=== Goal of the exercise ===
Track down each line below containing the string "fill" and copy it.

[Task data — start]

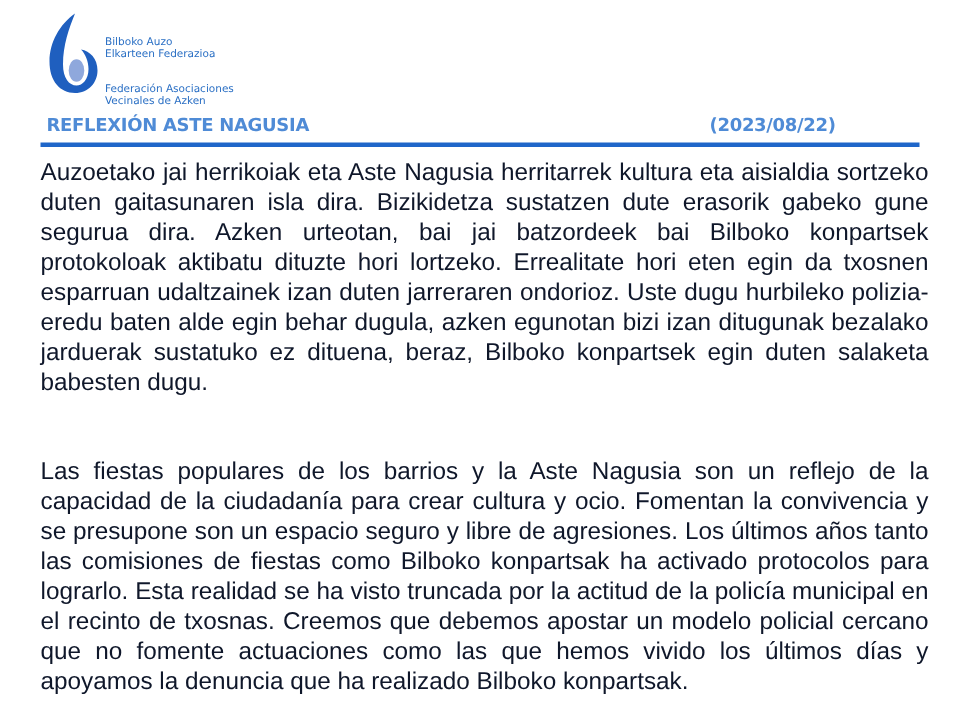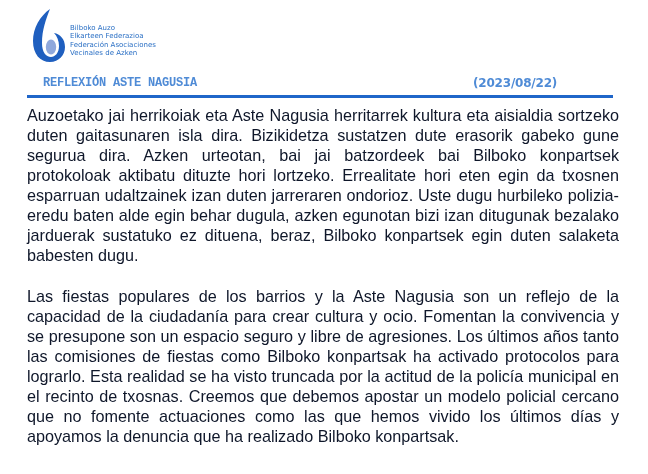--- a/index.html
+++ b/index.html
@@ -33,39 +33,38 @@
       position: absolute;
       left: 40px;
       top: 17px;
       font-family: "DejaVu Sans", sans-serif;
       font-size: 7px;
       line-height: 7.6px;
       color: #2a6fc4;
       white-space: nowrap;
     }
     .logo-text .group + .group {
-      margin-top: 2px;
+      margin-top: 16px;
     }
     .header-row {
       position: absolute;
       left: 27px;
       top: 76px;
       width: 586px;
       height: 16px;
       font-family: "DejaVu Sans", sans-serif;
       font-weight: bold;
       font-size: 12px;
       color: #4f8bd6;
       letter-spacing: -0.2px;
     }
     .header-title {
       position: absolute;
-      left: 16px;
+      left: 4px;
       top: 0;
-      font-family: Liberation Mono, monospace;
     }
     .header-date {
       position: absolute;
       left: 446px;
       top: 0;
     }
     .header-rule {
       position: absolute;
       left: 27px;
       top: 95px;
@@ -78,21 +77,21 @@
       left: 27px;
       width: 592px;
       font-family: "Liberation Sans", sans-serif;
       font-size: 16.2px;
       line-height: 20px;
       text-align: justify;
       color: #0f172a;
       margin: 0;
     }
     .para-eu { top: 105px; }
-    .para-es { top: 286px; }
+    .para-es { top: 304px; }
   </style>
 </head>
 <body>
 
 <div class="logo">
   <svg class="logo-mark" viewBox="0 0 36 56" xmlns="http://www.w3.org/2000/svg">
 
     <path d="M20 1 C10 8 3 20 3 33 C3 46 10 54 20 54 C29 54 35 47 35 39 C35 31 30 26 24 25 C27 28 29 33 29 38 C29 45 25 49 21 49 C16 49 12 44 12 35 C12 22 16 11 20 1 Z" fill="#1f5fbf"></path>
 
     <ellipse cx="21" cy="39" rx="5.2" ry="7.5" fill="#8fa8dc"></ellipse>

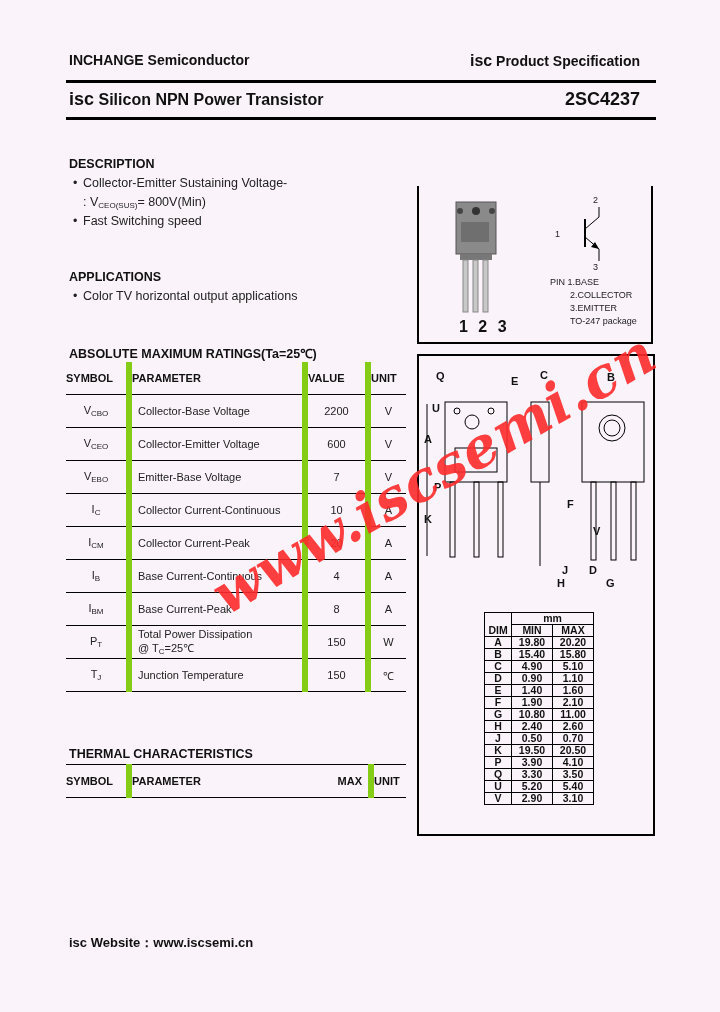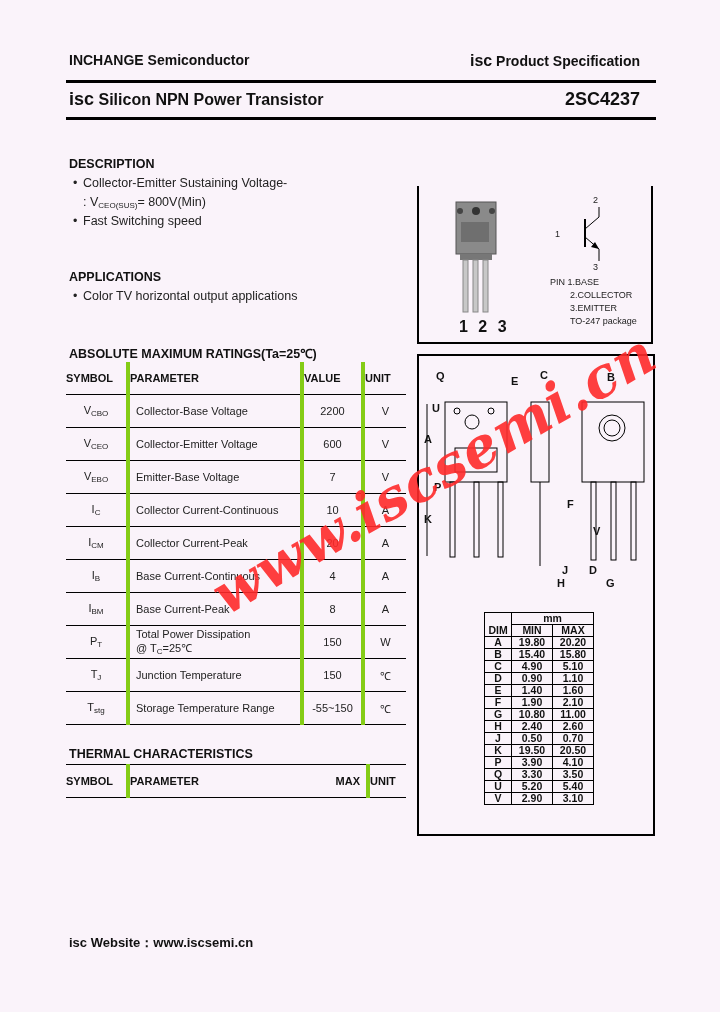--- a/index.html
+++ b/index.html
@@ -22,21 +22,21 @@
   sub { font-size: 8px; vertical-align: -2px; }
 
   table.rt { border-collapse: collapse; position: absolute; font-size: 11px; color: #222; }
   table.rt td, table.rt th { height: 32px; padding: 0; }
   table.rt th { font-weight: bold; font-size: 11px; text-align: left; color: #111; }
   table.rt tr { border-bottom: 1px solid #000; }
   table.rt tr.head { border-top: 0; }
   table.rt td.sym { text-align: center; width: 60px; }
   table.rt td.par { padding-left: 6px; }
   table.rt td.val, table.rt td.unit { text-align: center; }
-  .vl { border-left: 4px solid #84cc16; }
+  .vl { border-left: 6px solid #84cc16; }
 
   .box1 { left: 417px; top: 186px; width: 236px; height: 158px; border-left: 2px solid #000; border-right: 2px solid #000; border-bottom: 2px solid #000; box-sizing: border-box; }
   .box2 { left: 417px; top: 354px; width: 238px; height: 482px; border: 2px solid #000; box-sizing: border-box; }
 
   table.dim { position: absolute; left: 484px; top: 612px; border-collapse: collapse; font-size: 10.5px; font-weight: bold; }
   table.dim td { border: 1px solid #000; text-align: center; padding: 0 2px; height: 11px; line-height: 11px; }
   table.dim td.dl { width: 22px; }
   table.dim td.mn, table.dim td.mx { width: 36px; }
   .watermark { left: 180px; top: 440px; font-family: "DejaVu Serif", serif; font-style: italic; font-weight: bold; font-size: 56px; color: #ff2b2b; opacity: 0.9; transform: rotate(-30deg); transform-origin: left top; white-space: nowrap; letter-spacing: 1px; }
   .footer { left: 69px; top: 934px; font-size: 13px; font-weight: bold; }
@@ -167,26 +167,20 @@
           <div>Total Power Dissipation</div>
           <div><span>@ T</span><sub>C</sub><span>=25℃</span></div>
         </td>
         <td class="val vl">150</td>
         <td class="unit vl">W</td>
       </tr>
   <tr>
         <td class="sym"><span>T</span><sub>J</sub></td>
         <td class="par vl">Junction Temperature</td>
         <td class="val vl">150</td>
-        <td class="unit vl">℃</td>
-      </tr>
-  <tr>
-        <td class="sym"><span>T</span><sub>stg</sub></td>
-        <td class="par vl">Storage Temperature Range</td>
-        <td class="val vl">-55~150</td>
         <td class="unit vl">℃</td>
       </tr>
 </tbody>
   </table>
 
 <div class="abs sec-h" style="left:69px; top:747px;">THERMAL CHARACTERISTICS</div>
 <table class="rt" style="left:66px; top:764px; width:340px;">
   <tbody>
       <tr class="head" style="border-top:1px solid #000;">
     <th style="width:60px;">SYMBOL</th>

[Task data — finish]

=== Reply ===
     <path d="M20 1 C10 8 3 20 3 33 C3 46 10 54 20 54 C29 54 35 47 35 39 C35 31 30 26 24 25 C27 28 29 33 29 38 C29 45 25 49 21 49 C16 49 12 44 12 35 C12 22 16 11 20 1 Z" fill="#1f5fbf"></path>
     <ellipse cx="21" cy="39" rx="5.2" ry="7.5" fill="#8fa8dc"></ellipse>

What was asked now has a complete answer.